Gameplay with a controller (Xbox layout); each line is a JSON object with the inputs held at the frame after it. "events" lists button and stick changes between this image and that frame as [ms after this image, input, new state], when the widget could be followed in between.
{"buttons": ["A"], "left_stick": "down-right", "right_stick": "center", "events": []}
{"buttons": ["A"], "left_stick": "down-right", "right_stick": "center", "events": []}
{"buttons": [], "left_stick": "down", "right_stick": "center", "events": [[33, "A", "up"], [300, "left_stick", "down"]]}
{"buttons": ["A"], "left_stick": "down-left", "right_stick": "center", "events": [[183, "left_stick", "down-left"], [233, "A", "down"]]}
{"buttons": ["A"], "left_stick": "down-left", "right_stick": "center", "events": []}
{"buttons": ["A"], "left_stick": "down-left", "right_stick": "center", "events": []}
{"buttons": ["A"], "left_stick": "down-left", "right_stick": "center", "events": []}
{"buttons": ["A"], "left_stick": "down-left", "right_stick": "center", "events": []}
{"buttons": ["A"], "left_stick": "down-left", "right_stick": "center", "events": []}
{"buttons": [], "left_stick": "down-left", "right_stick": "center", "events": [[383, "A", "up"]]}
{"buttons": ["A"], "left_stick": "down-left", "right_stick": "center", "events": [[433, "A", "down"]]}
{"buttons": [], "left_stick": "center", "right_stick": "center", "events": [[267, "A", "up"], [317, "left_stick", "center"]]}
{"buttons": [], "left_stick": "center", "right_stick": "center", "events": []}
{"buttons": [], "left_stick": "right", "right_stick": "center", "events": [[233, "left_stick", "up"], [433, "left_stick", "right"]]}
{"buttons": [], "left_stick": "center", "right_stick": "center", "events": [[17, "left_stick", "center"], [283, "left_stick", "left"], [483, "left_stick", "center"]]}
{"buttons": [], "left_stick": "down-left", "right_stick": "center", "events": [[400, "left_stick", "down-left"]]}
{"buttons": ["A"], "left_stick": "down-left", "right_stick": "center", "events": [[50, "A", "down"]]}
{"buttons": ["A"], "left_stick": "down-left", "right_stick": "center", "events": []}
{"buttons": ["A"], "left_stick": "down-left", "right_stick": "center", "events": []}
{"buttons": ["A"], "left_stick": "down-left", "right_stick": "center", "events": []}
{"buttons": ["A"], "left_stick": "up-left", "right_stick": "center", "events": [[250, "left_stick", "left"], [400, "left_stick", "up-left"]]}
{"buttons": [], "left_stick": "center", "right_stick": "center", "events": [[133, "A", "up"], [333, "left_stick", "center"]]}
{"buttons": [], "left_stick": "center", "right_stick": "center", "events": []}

• **WORK REQUIRED**
Every line of the data above is to be repeated exactly.

• **WRITTEN SOLUTION**
Gameplay with a controller (Xbox layout); each line is a JSON object with the inputs held at the frame after it. "events" lists button and stick changes between this image and that frame as [ms after this image, input, new state], when the widget could be followed in between.
{"buttons": ["A"], "left_stick": "down-right", "right_stick": "center", "events": []}
{"buttons": ["A"], "left_stick": "down-right", "right_stick": "center", "events": []}
{"buttons": [], "left_stick": "down", "right_stick": "center", "events": [[33, "A", "up"], [300, "left_stick", "down"]]}
{"buttons": ["A"], "left_stick": "down-left", "right_stick": "center", "events": [[183, "left_stick", "down-left"], [233, "A", "down"]]}
{"buttons": ["A"], "left_stick": "down-left", "right_stick": "center", "events": []}
{"buttons": ["A"], "left_stick": "down-left", "right_stick": "center", "events": []}
{"buttons": ["A"], "left_stick": "down-left", "right_stick": "center", "events": []}
{"buttons": ["A"], "left_stick": "down-left", "right_stick": "center", "events": []}
{"buttons": ["A"], "left_stick": "down-left", "right_stick": "center", "events": []}
{"buttons": [], "left_stick": "down-left", "right_stick": "center", "events": [[383, "A", "up"]]}
{"buttons": ["A"], "left_stick": "down-left", "right_stick": "center", "events": [[433, "A", "down"]]}
{"buttons": [], "left_stick": "center", "right_stick": "center", "events": [[267, "A", "up"], [317, "left_stick", "center"]]}
{"buttons": [], "left_stick": "center", "right_stick": "center", "events": []}
{"buttons": [], "left_stick": "right", "right_stick": "center", "events": [[233, "left_stick", "up"], [433, "left_stick", "right"]]}
{"buttons": [], "left_stick": "center", "right_stick": "center", "events": [[17, "left_stick", "center"], [283, "left_stick", "left"], [483, "left_stick", "center"]]}
{"buttons": [], "left_stick": "down-left", "right_stick": "center", "events": [[400, "left_stick", "down-left"]]}
{"buttons": ["A"], "left_stick": "down-left", "right_stick": "center", "events": [[50, "A", "down"]]}
{"buttons": ["A"], "left_stick": "down-left", "right_stick": "center", "events": []}
{"buttons": ["A"], "left_stick": "down-left", "right_stick": "center", "events": []}
{"buttons": ["A"], "left_stick": "down-left", "right_stick": "center", "events": []}
{"buttons": ["A"], "left_stick": "up-left", "right_stick": "center", "events": [[250, "left_stick", "left"], [400, "left_stick", "up-left"]]}
{"buttons": [], "left_stick": "center", "right_stick": "center", "events": [[133, "A", "up"], [333, "left_stick", "center"]]}
{"buttons": [], "left_stick": "center", "right_stick": "center", "events": []}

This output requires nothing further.